- [문제 요구사항]:
아래 행 가운데 "Westville"라는 단어가 들어 있는 행을 모두 골라 한 글자도 바꾸지 말고 옮겨 적어 주세요. 대소문자는 구분합니다.

- [데이터]:
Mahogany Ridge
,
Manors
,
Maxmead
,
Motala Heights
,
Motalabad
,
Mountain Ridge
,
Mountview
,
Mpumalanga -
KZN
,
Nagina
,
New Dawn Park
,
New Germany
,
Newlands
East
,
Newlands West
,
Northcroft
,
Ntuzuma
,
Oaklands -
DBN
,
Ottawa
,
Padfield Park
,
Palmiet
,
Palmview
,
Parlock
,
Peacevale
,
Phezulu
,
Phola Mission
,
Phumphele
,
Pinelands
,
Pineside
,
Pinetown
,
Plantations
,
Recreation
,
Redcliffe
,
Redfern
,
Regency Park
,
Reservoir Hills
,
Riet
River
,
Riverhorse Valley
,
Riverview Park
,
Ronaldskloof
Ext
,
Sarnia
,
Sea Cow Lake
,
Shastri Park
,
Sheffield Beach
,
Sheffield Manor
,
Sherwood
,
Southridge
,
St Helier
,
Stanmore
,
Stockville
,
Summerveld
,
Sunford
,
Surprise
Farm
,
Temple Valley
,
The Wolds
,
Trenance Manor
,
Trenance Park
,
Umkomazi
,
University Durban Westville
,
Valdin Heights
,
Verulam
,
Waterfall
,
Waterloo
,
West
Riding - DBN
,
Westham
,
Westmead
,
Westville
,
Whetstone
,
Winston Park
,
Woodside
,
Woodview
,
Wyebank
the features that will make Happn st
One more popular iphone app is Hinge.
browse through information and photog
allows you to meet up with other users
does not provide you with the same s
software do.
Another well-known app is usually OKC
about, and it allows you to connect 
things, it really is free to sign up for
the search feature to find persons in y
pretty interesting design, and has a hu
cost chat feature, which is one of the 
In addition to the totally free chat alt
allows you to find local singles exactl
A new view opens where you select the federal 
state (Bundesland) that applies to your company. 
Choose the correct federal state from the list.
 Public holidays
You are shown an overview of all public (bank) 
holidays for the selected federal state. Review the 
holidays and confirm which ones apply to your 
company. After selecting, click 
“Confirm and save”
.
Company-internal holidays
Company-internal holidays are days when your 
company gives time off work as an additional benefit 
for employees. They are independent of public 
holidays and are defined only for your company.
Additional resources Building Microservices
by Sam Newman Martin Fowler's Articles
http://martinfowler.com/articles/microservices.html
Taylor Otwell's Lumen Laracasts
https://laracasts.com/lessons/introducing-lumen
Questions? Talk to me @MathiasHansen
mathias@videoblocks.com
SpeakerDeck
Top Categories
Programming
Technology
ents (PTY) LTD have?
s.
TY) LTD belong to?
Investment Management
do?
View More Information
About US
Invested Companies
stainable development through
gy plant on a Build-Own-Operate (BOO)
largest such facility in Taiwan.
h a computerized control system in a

- [풀이]:
University Durban Westville
Westville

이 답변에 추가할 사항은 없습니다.